A screenshot of a page being created in Talium, as well as a collection of Talium document thumbnails

Building Talium: the fastest way to publish a webpage

In 2020, I founded a Mozilla-backed startup called Talium. Talium is a text editor meets webpage builder (think Notion mixed with Webflow). With Talium, users can ship webpages in just a couple minutes—instead of the days (or weeks) it takes with more complex website builders.

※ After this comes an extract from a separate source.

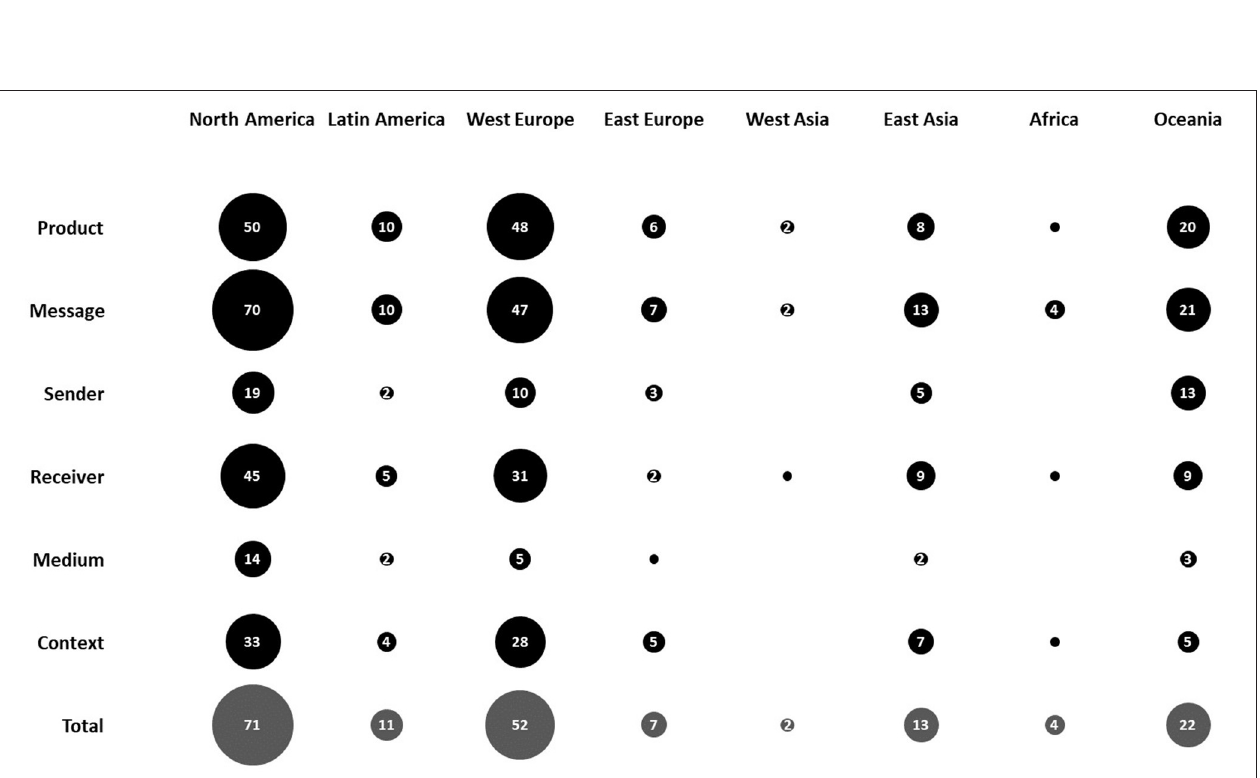
FIGURE 7 | Prevalence of empirical studies in each geographical region (i.e., North America, Latin America, West Europe, East Europe, West Asia, East Asia, and Oceania) related to each element (i.e., product, message, sender, receiver, medium, and context) and in total. Numbers in bubbles specify the prevalence. Note that bubbles with no number represent only one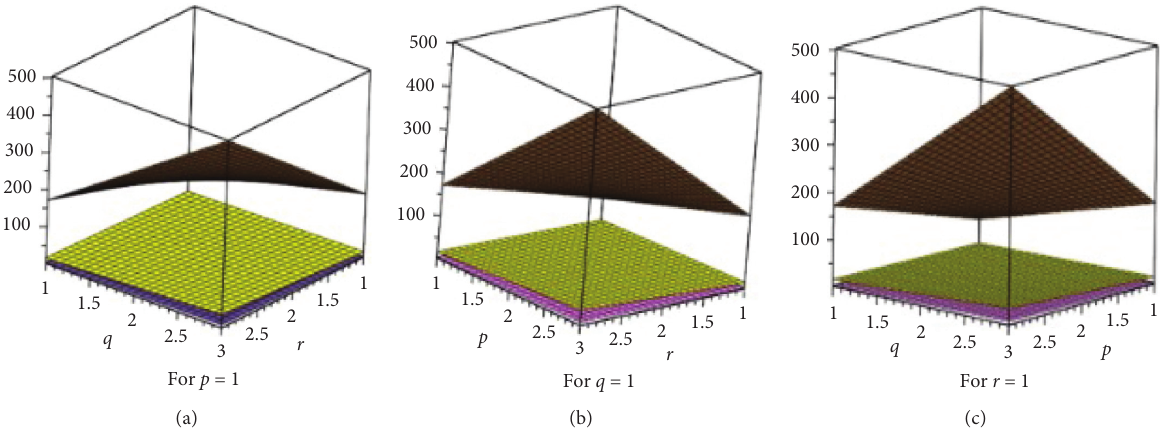
Figure 7: Comparison of IRL , IRD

A screenshot of a Talium page on desktop: 'How to use GroupTrails app: a guide' A screenshot of a Talium page on mobile: 'How to use GroupTrails app: a guide'
A screenshot of a Talium page on desktop: '5-day Yoga Retreat at Sunset Ranch' A screenshot of a Talium page on mobile: '5-day Yoga Retreat at Sunset Ranch'
A screenshot of a Talium page on desktop: 'How to anchor yourself in transformational times' A screenshot of a Talium page on desktop about a person named Brooks A screenshot of a Talium page on desktop: 'Get the tech expertise you need.'

I wanted to enable folks to use rich text editing (a la Google Docs) and publish their documents into sleek, shareable webpages (like Medium or Notion—but with more design flexibility).

A graphic showing what the Talium interface looks like when the user adds text and images

Creating a solid UX flow was extremely important to me. Talium needed to be the fastest way to publish a page, from start to finish.